Prostate cancer is a proper malignancy of the prostate gland, which is associated with malignant growth of the prostate gland. The PSA test is the most important screening tool for the early diagnosis of prostate cancer. All the constitutional symptoms of cancer are present in prostate malignancy; however, these symptoms are absent in BPH(1).

Treatment options for BPH:

The five most successful treatment options for BPH are:

  1. Do nothing
  2. Medications to control the frequent urination
  3. Medications to control the size of the prostate
  4. Minimally invasive procedures like laser, microwave therapy, etc.
  5. Surgical resection of the prostate gland (only in advance cases)(2).

Does the treatment for BPH also prevent prostate cancer?

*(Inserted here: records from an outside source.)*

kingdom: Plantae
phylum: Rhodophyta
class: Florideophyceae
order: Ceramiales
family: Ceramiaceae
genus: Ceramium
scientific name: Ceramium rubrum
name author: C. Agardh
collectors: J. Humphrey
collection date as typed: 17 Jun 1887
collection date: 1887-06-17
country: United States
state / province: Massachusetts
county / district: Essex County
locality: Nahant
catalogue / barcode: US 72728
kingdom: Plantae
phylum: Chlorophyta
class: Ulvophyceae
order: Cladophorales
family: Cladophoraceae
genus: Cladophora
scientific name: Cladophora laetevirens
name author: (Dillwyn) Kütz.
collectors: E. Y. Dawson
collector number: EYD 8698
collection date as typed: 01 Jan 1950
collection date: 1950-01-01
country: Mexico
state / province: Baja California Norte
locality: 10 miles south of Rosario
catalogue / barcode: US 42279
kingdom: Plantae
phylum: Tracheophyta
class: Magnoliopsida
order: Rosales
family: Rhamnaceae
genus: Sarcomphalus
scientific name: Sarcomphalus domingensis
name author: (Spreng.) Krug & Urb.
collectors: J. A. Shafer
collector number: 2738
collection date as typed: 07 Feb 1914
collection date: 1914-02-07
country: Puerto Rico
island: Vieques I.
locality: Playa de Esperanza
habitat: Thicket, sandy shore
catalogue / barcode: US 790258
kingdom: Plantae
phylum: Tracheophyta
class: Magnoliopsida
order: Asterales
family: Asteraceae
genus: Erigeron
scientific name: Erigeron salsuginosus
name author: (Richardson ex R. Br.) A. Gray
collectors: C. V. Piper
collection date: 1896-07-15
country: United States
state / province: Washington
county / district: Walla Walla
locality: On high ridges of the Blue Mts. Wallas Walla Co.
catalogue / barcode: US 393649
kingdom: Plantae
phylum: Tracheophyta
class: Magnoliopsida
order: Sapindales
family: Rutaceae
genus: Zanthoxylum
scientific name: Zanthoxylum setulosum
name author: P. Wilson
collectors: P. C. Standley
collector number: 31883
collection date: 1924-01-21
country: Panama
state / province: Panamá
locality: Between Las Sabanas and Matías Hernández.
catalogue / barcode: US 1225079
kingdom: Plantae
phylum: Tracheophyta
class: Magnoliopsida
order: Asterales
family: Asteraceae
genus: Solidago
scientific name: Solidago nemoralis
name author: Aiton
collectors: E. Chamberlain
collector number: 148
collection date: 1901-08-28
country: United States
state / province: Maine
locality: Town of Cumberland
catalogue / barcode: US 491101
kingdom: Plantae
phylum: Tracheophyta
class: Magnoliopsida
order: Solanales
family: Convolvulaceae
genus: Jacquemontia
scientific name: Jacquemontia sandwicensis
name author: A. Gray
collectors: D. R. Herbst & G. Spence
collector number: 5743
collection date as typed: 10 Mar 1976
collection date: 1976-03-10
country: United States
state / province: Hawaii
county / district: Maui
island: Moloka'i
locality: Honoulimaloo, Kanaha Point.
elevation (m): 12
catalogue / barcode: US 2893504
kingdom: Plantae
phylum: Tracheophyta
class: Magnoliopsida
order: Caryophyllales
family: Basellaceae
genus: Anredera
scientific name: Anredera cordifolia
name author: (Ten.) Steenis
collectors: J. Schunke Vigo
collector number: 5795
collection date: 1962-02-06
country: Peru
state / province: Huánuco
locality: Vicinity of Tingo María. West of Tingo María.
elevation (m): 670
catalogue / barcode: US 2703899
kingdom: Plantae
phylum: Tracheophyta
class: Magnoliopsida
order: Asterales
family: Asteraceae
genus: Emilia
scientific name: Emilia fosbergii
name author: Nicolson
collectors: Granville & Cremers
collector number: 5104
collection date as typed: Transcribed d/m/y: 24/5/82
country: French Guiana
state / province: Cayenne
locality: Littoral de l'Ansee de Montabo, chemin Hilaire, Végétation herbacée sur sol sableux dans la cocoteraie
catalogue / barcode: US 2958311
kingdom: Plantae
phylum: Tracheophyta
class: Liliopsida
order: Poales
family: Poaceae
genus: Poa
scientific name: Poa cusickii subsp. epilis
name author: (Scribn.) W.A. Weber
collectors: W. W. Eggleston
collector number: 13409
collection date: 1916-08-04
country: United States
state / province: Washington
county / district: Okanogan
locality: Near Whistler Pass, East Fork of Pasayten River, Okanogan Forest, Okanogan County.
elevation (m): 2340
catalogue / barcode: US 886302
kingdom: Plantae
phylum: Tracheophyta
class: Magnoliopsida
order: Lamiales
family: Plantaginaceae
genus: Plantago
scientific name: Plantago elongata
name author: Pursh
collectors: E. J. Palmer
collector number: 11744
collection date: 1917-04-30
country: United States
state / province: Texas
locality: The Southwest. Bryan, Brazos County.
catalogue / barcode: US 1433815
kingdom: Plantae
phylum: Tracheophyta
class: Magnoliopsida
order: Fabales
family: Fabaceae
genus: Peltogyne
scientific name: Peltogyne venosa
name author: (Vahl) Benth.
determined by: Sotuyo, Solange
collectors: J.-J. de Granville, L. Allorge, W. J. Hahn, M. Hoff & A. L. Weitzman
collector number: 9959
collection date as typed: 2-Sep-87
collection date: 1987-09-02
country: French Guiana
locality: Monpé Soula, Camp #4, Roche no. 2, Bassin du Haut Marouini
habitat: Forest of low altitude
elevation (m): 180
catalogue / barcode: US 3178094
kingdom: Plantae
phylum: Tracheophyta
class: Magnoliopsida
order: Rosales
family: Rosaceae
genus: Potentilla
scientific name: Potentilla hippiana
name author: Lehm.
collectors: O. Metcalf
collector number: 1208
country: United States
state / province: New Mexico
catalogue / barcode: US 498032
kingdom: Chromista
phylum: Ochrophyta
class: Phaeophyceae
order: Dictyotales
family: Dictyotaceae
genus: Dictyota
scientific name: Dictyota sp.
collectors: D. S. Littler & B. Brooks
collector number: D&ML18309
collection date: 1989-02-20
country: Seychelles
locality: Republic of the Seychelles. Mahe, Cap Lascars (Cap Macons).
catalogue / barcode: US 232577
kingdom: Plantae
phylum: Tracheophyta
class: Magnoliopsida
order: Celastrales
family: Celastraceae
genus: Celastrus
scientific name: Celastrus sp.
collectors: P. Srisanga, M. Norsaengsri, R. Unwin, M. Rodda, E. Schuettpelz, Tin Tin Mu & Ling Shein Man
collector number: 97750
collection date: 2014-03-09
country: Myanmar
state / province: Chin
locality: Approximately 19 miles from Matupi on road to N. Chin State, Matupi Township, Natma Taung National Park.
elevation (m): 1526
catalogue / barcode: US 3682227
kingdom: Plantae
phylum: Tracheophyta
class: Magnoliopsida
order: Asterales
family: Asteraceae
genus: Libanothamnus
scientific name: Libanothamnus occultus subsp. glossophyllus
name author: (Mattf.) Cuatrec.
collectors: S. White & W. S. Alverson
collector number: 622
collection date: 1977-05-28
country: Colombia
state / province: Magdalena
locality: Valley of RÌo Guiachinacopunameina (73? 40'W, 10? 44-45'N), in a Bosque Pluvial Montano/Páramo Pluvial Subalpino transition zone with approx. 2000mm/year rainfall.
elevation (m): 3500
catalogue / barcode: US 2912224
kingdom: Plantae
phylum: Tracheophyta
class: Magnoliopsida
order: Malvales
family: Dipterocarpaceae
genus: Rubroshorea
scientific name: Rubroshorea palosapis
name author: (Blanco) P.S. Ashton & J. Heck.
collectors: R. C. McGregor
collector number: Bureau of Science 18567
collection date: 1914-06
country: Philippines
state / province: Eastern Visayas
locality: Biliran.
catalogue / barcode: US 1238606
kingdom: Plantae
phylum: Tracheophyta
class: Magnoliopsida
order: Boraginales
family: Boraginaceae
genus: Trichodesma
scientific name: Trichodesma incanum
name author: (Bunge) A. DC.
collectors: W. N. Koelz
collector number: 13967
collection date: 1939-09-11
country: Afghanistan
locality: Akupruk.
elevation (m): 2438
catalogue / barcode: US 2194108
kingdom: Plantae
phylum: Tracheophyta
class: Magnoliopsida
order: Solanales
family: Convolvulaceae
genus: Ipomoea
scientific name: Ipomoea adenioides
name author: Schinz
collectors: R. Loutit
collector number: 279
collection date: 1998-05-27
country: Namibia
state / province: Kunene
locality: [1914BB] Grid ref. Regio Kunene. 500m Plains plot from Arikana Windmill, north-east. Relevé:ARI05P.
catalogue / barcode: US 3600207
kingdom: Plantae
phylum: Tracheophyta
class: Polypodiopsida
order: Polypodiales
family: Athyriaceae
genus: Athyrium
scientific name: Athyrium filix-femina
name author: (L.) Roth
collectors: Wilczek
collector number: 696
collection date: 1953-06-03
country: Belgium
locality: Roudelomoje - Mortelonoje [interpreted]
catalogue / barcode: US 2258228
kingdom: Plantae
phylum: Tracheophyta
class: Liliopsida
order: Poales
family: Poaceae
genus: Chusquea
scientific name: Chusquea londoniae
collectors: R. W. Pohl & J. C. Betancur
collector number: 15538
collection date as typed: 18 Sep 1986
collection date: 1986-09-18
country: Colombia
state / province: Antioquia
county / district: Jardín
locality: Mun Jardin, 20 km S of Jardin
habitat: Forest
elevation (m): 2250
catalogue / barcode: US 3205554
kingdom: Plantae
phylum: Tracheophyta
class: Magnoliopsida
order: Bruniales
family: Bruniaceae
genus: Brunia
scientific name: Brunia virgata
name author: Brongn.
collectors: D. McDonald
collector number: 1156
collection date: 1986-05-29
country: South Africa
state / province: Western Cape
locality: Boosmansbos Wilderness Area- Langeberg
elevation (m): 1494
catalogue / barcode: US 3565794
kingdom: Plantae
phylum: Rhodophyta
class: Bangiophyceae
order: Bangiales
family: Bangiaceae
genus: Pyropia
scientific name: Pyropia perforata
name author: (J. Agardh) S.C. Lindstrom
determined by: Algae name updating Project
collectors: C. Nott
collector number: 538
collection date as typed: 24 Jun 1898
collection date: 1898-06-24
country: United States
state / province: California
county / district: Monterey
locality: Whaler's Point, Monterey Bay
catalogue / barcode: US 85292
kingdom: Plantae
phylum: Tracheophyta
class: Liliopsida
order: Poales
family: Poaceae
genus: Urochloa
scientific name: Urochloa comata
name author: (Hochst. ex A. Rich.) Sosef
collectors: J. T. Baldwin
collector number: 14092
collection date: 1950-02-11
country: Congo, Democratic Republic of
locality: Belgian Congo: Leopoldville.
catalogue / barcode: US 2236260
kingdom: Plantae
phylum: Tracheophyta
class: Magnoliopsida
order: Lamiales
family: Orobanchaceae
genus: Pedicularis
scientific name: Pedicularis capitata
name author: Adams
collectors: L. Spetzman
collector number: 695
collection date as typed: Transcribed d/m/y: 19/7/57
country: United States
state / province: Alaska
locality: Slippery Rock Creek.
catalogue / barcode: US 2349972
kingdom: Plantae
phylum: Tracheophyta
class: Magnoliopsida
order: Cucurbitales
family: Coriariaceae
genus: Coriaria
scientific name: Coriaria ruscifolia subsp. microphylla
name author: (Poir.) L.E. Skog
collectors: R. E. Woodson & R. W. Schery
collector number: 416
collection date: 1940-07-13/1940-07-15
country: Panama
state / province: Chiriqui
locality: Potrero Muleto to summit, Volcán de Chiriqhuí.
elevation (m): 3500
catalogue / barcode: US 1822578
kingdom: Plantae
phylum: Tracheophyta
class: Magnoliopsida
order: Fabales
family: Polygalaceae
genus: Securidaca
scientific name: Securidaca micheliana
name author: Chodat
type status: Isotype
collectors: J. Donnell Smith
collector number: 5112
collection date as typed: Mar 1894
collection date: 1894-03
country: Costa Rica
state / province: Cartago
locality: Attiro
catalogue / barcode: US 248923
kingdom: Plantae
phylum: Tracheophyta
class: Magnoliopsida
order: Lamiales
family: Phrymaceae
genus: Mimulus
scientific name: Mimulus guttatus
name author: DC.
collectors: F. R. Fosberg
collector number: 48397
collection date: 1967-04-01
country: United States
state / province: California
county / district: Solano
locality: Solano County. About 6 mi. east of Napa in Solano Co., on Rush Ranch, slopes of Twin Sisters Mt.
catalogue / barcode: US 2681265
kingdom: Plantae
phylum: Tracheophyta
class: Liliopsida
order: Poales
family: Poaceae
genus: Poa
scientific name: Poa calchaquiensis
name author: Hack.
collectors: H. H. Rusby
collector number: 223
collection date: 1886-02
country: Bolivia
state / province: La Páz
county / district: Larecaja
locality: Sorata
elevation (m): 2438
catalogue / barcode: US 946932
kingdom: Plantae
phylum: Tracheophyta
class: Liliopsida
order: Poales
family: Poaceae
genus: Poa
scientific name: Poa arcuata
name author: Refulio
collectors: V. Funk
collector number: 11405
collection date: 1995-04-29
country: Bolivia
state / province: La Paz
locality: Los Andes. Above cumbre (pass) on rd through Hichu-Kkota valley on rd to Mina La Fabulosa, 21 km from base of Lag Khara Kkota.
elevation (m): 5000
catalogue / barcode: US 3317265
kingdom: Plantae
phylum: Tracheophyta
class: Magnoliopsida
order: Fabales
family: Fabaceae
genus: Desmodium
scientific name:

Benign prostate hyperplasia is a non-cancerous growth of prostate cancer, which is a normal physiological response of the male hormones on a healthy prostate. However, the risks of developing prostate cancer are higher in those males who have enlarged prostate and urological issues associated with this enlargement. A procedure called transurethral resection of the prostate (TURP) is a  gold-standard treatment for BPH, which ensures the minimally invasive trimming of the enlarged prostate gland. However, it cannot save the patient from developing prostate cancer because the cancerous growth can be developed in the remaining portion of the prostate gland. So, if a person undergoes TURP, he is not immune to prostate cancer, and he should perform his annual PSA blood test to screen cancer(3).

References:

1. Chughtai B, Forde JC, Thomas DDM, Laor L, Hossack T, Woo HH, et al. Benign prostatic hyperplasia. Nature reviews Disease primers. 2016;2(1):1-15.

2. Langan RC. Benign prostatic hyperplasia. Primary Care: Clinics in Office Practice. 2019;46(2):223-32.

3. Lokeshwar SD, Harper BT, Webb E, Jordan A, Dykes TA, Neal Jr DE, et al. Epidemiology and treatment modalities for the management of benign prostatic hyperplasia. Translational andrology and urology. 2019;8(5):529.